Text passage:
Just few environments expose their MDP:
* FrozenLake-v0
* FrozenLake8x8-v0
* Taxi-v2

In [3]:
# Have access to the MDP of the environment
env = env.unwrapped

### Display search space size

In [4]:
num_states = None
num_actions = None
try:
    num_states = env.observation_space.n
    num_actions = env.action_space.n
    print('Search space:',num_states*num_actions)
except:
    num_states = np.prod(env.observation_space.shape)
    num_actions = np.prod(env.action_space.shape)
    print('Search space:',num_states*num_actions)

Search space: 3000


### Get a policy from optimum Value Function
As mentioned earlier if we have the optimum value function we can get the optimum policy. If you have the action-value function the job is actually easier but if you have the value function you need to do the following:
* Select a particular state
* for each action from that particular state
* Query from the transition function all the possible states from that particular state,action
* Choose the action with biggest value

 for each state s do 
    
    π[s] = argmaxa ∑s' P(s'|s,a) (R(s,a,s')+ γVk[s']) 
 
 return π,Vk

In [5]:
def extract_policy_from_value(v, gamma = 1.0):
    policy = np.zeros(env.observation_space.n)

Collected material:
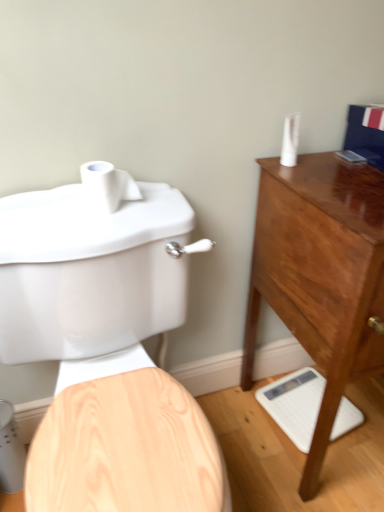
In order to click on free point in front of white plastic toothpaste tube at upper right in this screenshot , I will do `click(326, 181)`.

Problem set:
1) Rewrite the MDP passage from "### Display search" to "num_states = np.prod(env.observation_space.shape)", switching "num_actions" to "n_actions".
2) Pick up the MDP passage where it stops and carry it on.
The listing is taken from a separate source.

Answers for the exercise:
1)
### Display search space size

In [4]:
num_states = None
n_actions = None
try:
    num_states = env.observation_space.n
    n_actions = env.action_space.n
    print('Search space:',num_states*n_actions)
except:
    num_states = np.prod(env.observation_space.shape)

2)
    # For each state
    for s in range(env.observation_space.n):
        #for a in range(env.action_space.n):
            #policy[s] = np.argmax(sum([p*(r + gamma*v[s_]) for p,s_,r,_ in env.P[s][a]]))
        policy[s] = np.argmax([sum([p*(r + gamma*v[s_]) for p,s_,r,_ in env.P[s][a]]) for a in range(env.action_space.n)])
    return policy

### Value Iteration Algorithm

#### Bellman Optimality Equation
$$V^*(s)=max_a(Q^{\pi^*}(s,a))$$

The value iteration algorithm has the following structure:

1. Start with a zeroed value function
2. Use the bellman optimality equation to get an estimative of the optimum value function.
3. Repeat step 2 until the value function doesnt change anymore.
![alt text](imgs/value_iteration.png "Game")

In [6]:
def value_iteration(env, gamma = 1.0, max_iterations = 100000):
    # Initialize Value function with zeros
    v = np.zeros(env.observation_space.n)  # initialize value-function
    q = np.zeros((env.observation_space.n, env.action_space.n))
    
    # Big number of iterations
    for i in range(max_iterations):
        prev_v = np.copy(v)
        # For each state
        for s in range(env.observation_space.n):
            for a in range(env.action_space.n):
                q[s,a] = sum([p*(r + gamma*prev_v[s_]) for p, s_, r, _ in env.P[s][a]])
            # Convert action-value(Q) function into value function(V)
            v[s] = max(q[s,:])
        
        # Check convergence (Basically check if the value function didn't change much)
        if (np.sum(np.fabs(prev_v - v)) <= np.finfo(float).eps):
            print ('Value-iteration converged at iteration# %d.' %(i+1))
            break
    return v

### Run the Value Iteration Algorithm and get the best policy

In [7]:
%%time
# Run the value iteration
optimal_v = value_iteration(env, gamma);
policy = extract_policy_from_value(optimal_v, gamma)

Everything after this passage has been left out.